John and Jane. Why are you so illusive? Where o where art thou? In part 1, we used MTA turnstile data to find possible locations. That helped us narrow our search down to 24 stations, but I’m certain we can do better. Please show us the way US Census demographics data.
The Hunt Goes On
These are our 24 prime subjects from part 1:
['86 ST', '34 ST-HERALD SQ', 'GRAND ST', 'CHAMBERS ST', '125 ST', 'JAMAICA CENTER', '42 ST-BRYANT PK', '82 ST-JACKSON H', '59 ST', '34 ST-PENN STA', 'JUNCTION BLVD' 'SPRING ST', 'BOWLING GREEN', 'JAY ST-METROTEC', '50 ST', 'FULTON ST', 'CROWN HTS-UTICA', 'CANAL ST', '34 ST-HUDSON YD', '14 ST', '23 ST', '72 ST', 'WORLD TRADE CTR', '167 ST']
Before we go any further though, let’s first learn about our coffee drinkers.
Who are J&J?
J&J are typical coffee drinkers. They are public transit commuters earning over $75000. They are unmarried women younger than 34. They are never married employees over the age of 16. They are people with masters, professional, or doctorate degrees. How can the census help us find these? Surprise, all of these have specific codes in the census that we can query!
We can use these census codes to find J&J:
B01001_001E, B08119_036E, B13001_007E, B13001_008E, B12006_004E, B12006_009E, B15002_016E, B15002_017E, B15002_018E, B15002_033E, B15002_034E, B15002_035E, B19301_001E
Pulling census data is pretty straight forward now. All we need to do is use Google API to provide us with coordinate locations for our stations that can be easily mapped to the census tracts. Since the surrounding areas around stations might occupy multiple tracts, we need to proportionalize the tract data to reflect this.
The code to do this can be found here.
We’re so close. Let’s rank our findings and get J&J their Joe already! Here’s the code to do just that: ranking.py
John and Jane
Welcome, welcome John and Jane! We’ve got the best coffee for you at 167 St., 86 St., and Crown Heights - Utica Stations. Come on over and don’t forget to bring Jake and Jill too :]

_Work item:_ Write out the census coffee-drinker post word for word between "John and Jane." and "our coffee drinkers.", inclusive.

[Bounding box coordinate data]
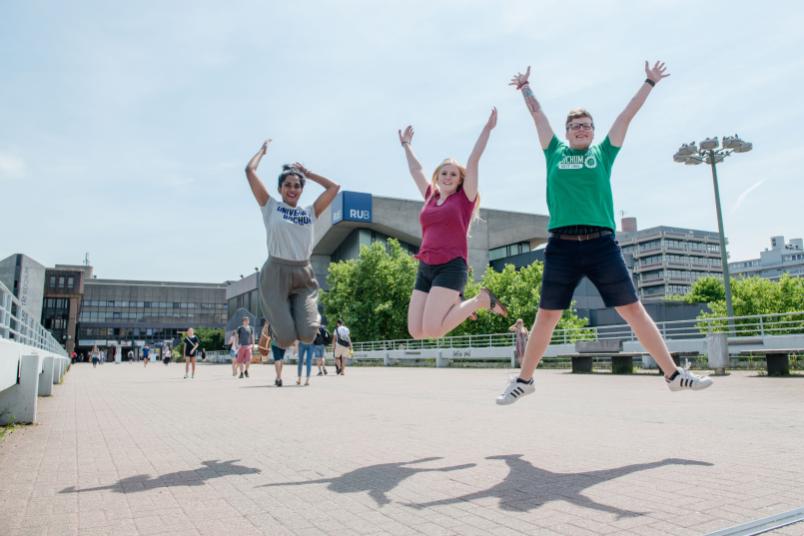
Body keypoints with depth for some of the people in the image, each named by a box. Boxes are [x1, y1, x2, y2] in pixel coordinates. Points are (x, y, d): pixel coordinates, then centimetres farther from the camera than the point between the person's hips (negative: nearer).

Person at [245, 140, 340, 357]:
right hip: (276, 273, -2)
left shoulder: (310, 212, 13)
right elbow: (250, 170, 3)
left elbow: (334, 187, 12)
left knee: (307, 335, -14)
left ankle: (312, 316, 22)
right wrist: (263, 150, 18)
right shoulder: (270, 206, 7)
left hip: (303, 275, 2)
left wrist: (307, 173, 20)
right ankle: (277, 321, 26)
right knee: (286, 339, -10)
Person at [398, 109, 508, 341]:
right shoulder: (430, 197, 16)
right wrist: (406, 145, 40)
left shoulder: (465, 198, 3)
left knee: (432, 330, -19)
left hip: (451, 267, -6)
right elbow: (416, 169, 29)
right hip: (425, 268, 6)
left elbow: (473, 160, -1)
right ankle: (455, 304, 22)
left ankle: (481, 300, 3)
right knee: (416, 331, -3)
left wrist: (487, 129, 0)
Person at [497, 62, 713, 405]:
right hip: (561, 246, 0)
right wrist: (525, 87, 35)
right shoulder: (555, 153, 14)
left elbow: (627, 115, 20)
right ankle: (523, 380, 16)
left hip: (602, 244, 1)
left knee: (634, 311, 3)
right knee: (546, 317, 3)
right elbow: (537, 114, 24)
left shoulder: (603, 153, 15)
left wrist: (649, 83, 25)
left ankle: (673, 374, 15)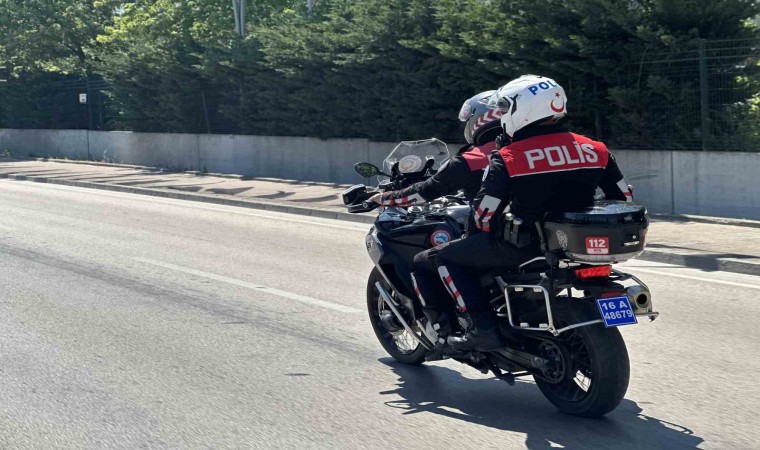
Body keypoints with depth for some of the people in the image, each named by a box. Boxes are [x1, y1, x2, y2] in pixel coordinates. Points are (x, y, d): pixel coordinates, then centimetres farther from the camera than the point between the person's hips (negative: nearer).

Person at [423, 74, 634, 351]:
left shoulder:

_Your response:_
John and Jane. Why are you so illusive? Where o where art thou? In part 1, we used MTA turnstile data to find possible locations. That helped us narrow our search down to 24 stations, but I’m certain we can do better. Please show us the way US Census demographics data.
The Hunt Goes On
These are our 24 prime subjects from part 1:
['86 ST', '34 ST-HERALD SQ', 'GRAND ST', 'CHAMBERS ST', '125 ST', 'JAMAICA CENTER', '42 ST-BRYANT PK', '82 ST-JACKSON H', '59 ST', '34 ST-PENN STA', 'JUNCTION BLVD' 'SPRING ST', 'BOWLING GREEN', 'JAY ST-METROTEC', '50 ST', 'FULTON ST', 'CROWN HTS-UTICA', 'CANAL ST', '34 ST-HUDSON YD', '14 ST', '23 ST', '72 ST', 'WORLD TRADE CTR', '167 ST']
Before we go any further though, let’s first learn about our coffee drinkers.